Second, the court appoints an examining committee composed of three people. Typically, the members of this examining committee are a mental health professional (such as a psychiatrist or psychologist), a physician, and a social worker.
The court-appointed attorney and the 3 examining committee members must visit the alleged incapacitated person in person and file their reports to the court.
The court then will set a hearing date to hear the evidence and the examining committee’s conclusion. If from the evidence presented the court is satisfied by clear and convincing evidence that the alleged incapacitated person lacks capacity, the court will declare that person as incapacitated. As such, the court will remove rights from the incapacitated person and delegate those rights to a guardian.
Some rights will be removed but cannot be delegated. The rights that can be removed but not delegated to a guardian are:
(a) The right to marry. If the right to enter into a contract has been removed, the right to marry is subject to court approval.
(b) The right to vote.
(c) The right to personally apply for government benefits.
(d) The right to have a driver license.
(e) The right to travel.
(f) The right to seek or retain employment.
Other rights will be removed and delegated to the guardian.
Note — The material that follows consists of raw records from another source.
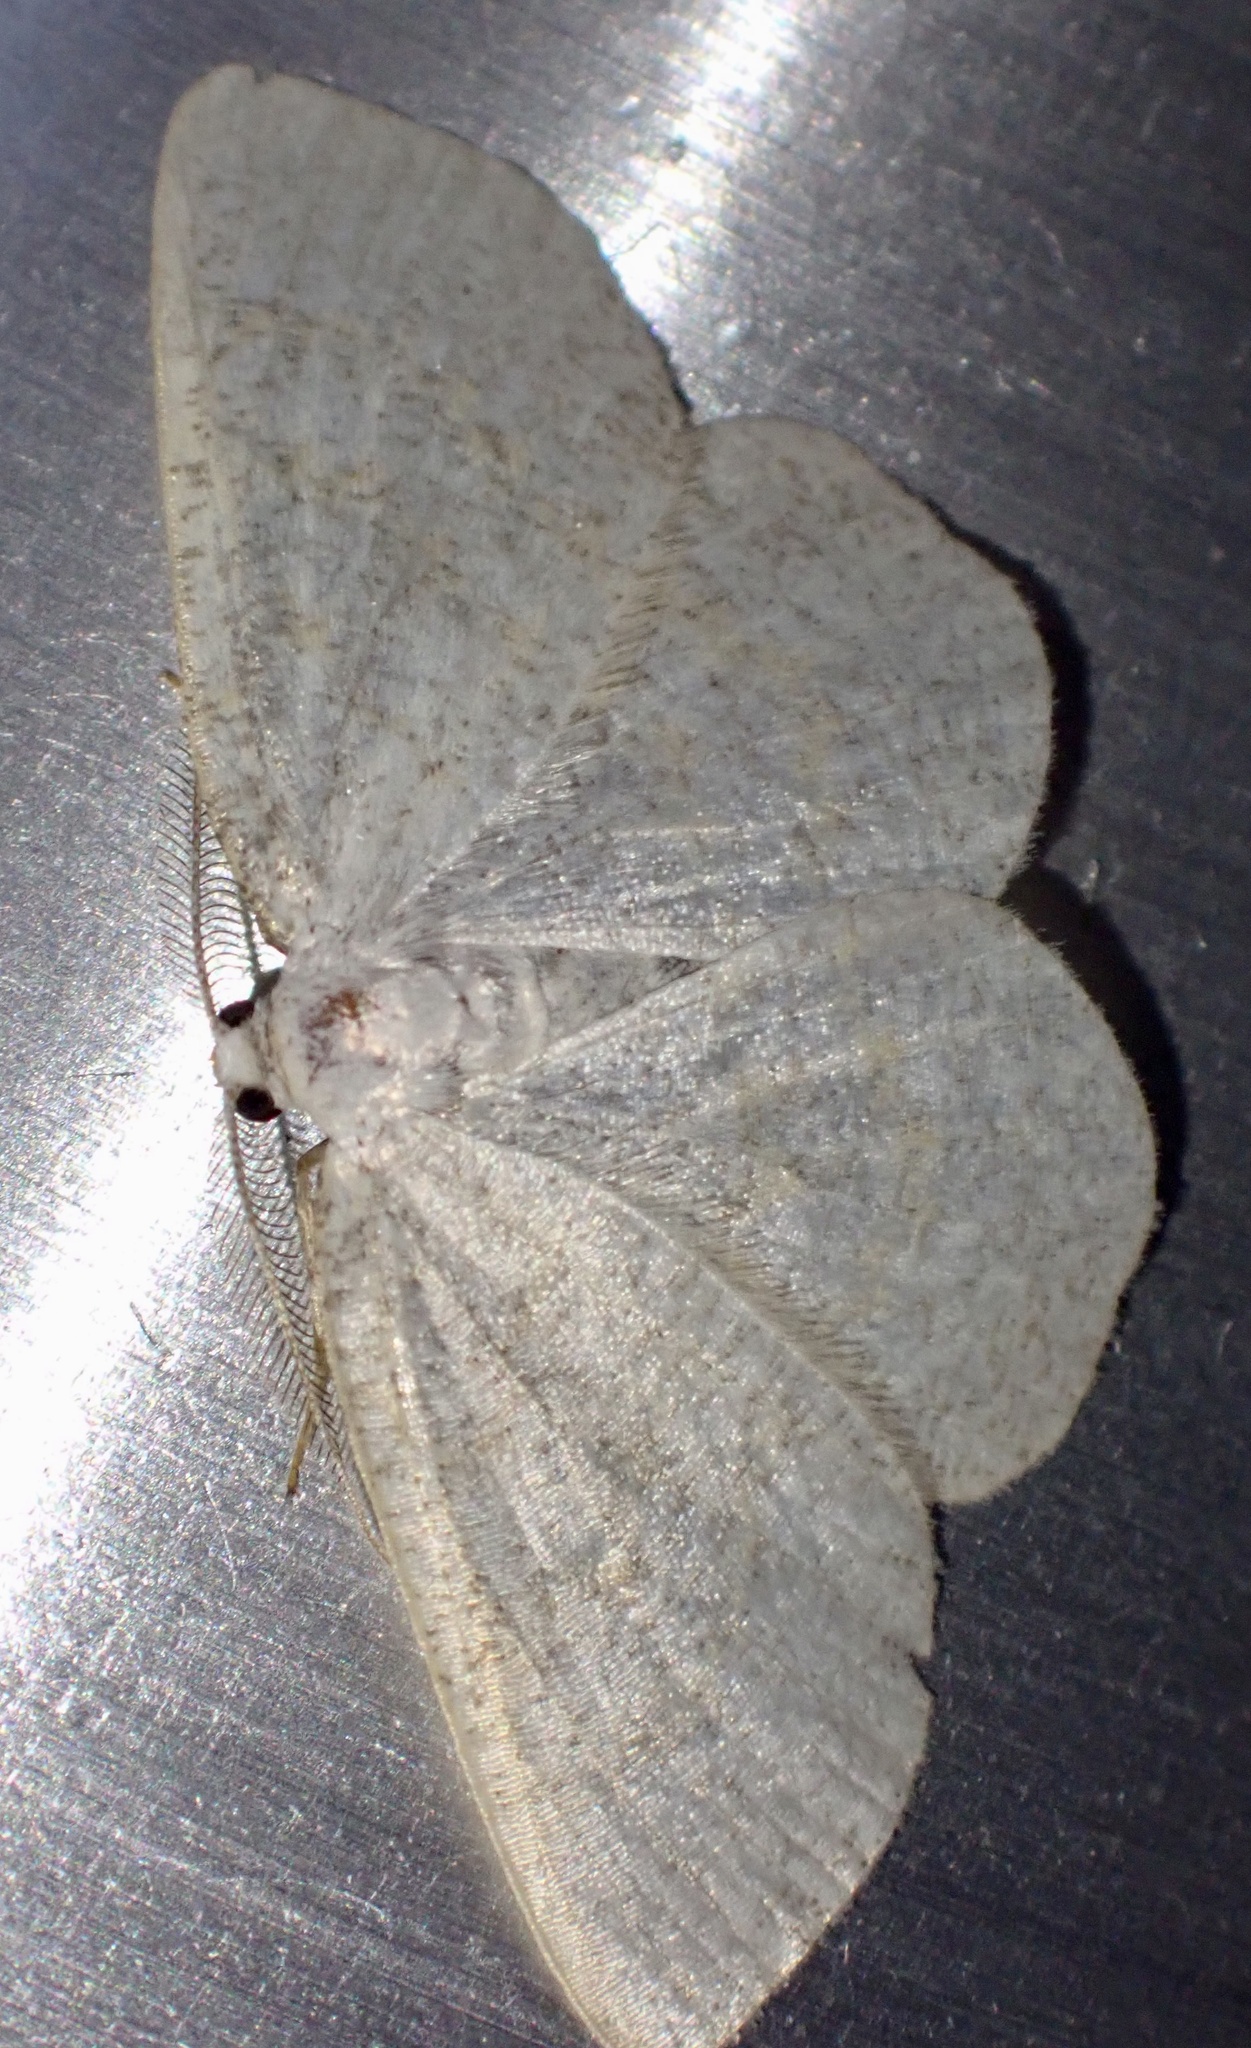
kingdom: Animalia
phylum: Arthropoda
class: Insecta
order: Lepidoptera
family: Geometridae
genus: Cabera
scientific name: Cabera exanthemata
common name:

The rights that may be removed from a person and which may be delegated to the guardian are:
(a) The right to contract.
(b) The right to sue and defend lawsuits.
(c) The right to apply for government benefits.
(d) The right to manage property or to make any gift or disposition of property.
(e) The right to determine his or her residence.
(f) The right to consent to medical and mental health treatment.
(g) The right to make decisions about his or her social environment or other social aspects of his or her life.
Depending on the evidence, sometimes a person can be found to lack capacity in certain areas but capable in others. For example, a person may lack the capacity to contract only but still have the capacity to work or travel. In these cases, the judge makes a determination of which rights are removed and which rights are kept and appoints a Limited Guardian of the Person or Property.
I hope this tutorial gives more clarity on why you need to go through this complicated process to regain control of a person that you suspect lacks capacity. Remember these 5 key points:
- There is no incapacity per se. Even if someone is in a coma, diagnosed with Alzheimer’s, or bedridden, does not, because of such conditions, renders a person incapacitated.
- A judge, after following due process, is the only person who can determine whether a person is incapacitated or not. Doctors’ letters are only evidence that can be presented in court.
- The fact that you are related by blood to someone does not entitled you to make decisions for an incapacitated person.
- If you want to prevent that the alleged incapacitated person do something that you think is inappropriate you need to go through the process of declaration of incapacity, even if you have a power of attorney.
- When hiring an attorney to represent you, you need to understand that the court will appoint an attorney to represent the alleged incapacitated person. This is what due process is all about.
BONUS: You need to immediately seek the help of an elder law attorney experienced in guardianship matters. If your goal is control the decision-making authority of your loved one and prevent that predators take advantage of your loved one’s diminished capacity, your best course of action is to seek a Judicial Determination of Incapacity.